Project description:Numerous types of DNA variation exist, ranging from SNPs to larger structural alterations such as copy number variants (CNVs) and inversions. Alignment of DNA sequence from different sources has been used to identify SNPs and intermediate-sized variants (ISVs). However, only a small proportion of total heterogeneity is characterized, and little is known of the characteristics of most smaller-sized (<50 kb) variants. Here we show that genome assembly comparison is a robust approach for identification of all classes of genetic variation. Through comparison of two human assemblies (Celera's R27c compilation and the Build 35 reference sequence), we identified megabases of sequence (in the form of 13,534 putative non-SNP events) that were absent, inverted or polymorphic in one assembly.
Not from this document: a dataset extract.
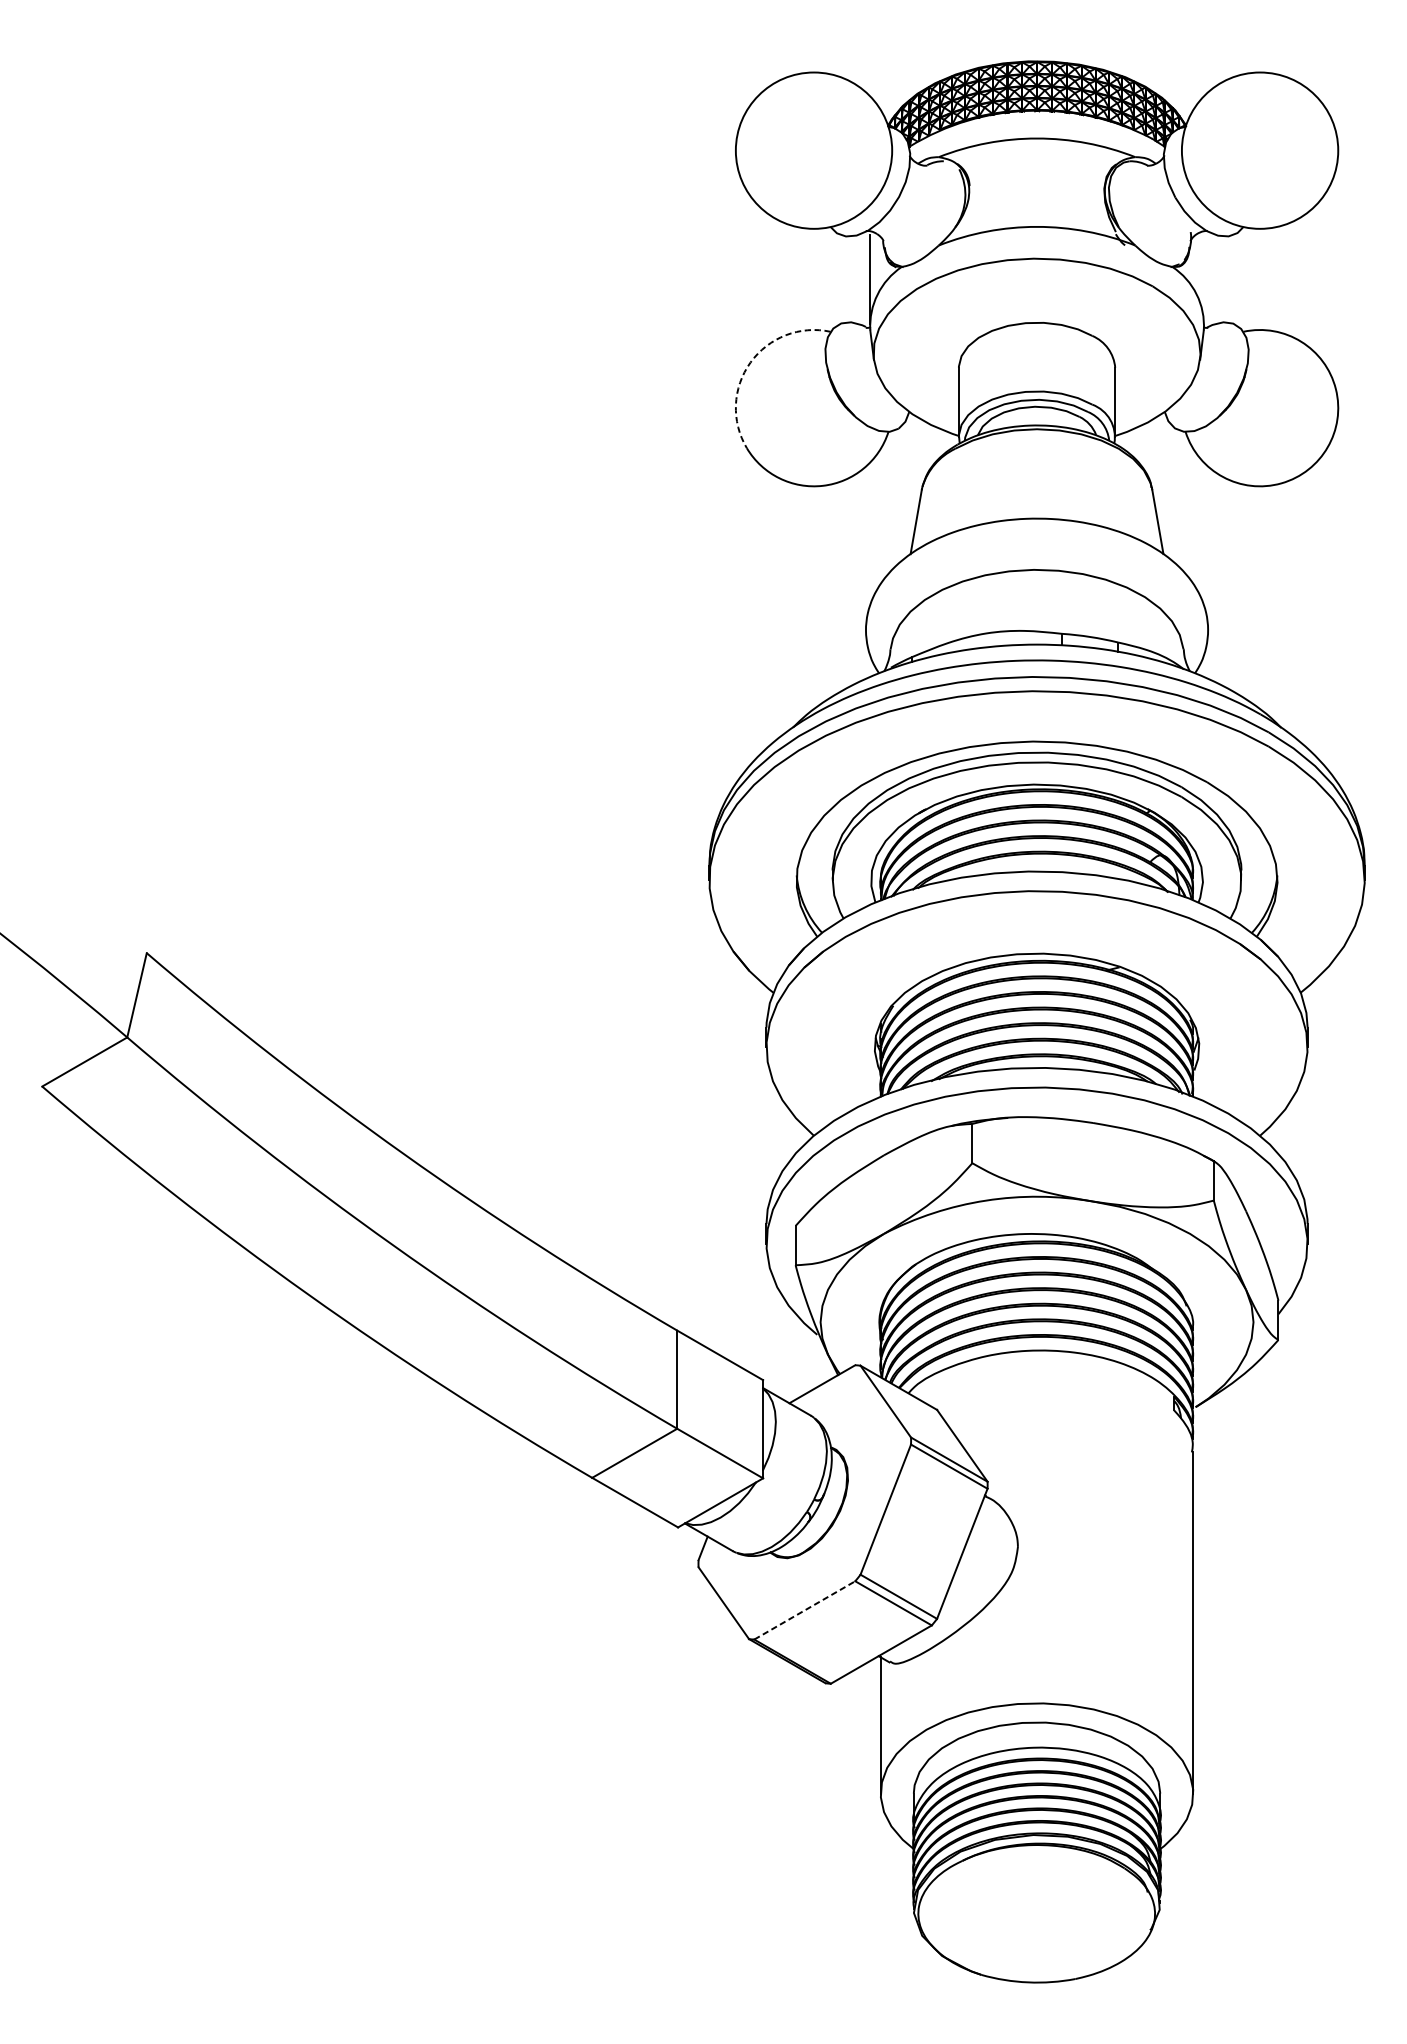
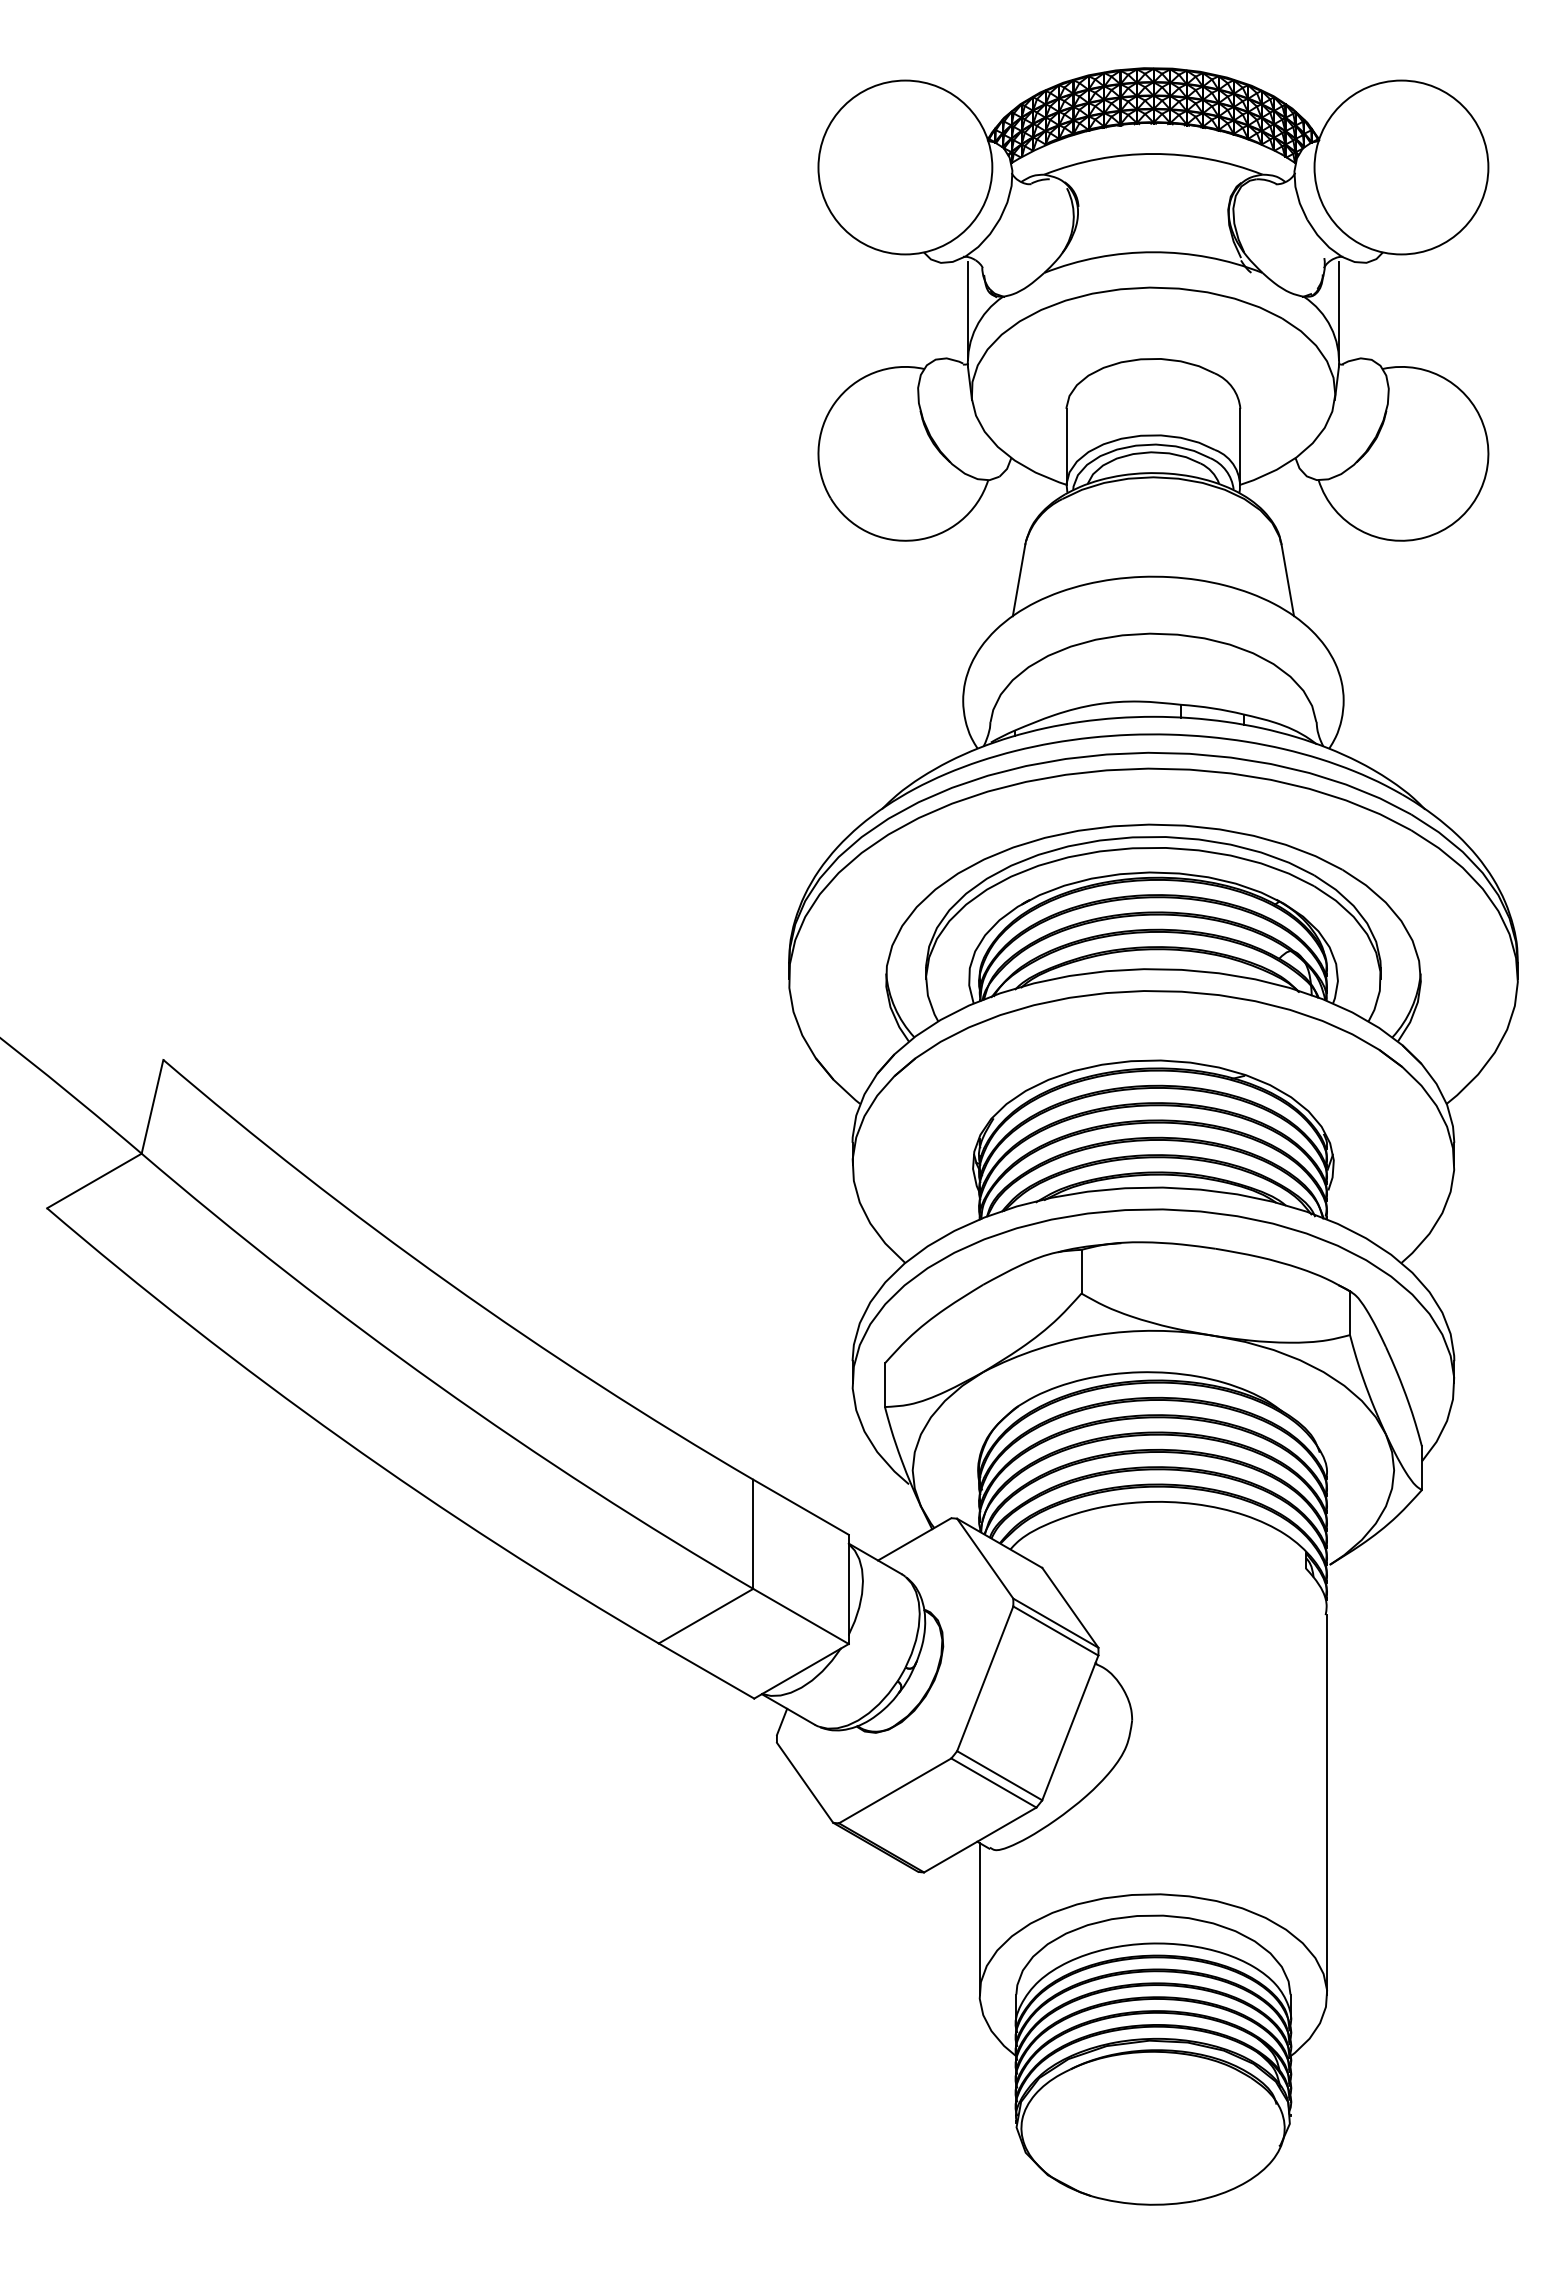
line: (1204, 279) -> (1339, 310), added
arc: (750, 362) -> (834, 403), dashed -> solid
line: (805, 1610) -> (895, 1790), dashed -> solid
Database comparison and laboratory experimentation further demonstrated overlap or validation for 240 variable regions and confirmed >1.5 million SNPs. Some differences were simple insertions and deletions, but in regions containing CNVs, segmental duplication and repetitive DNA, they were more complex. Our results uncover substantial undescribed variation in humans, highlighting the need for comprehensive annotation strategies to fully interpret genome scanning and personalized sequencing projects.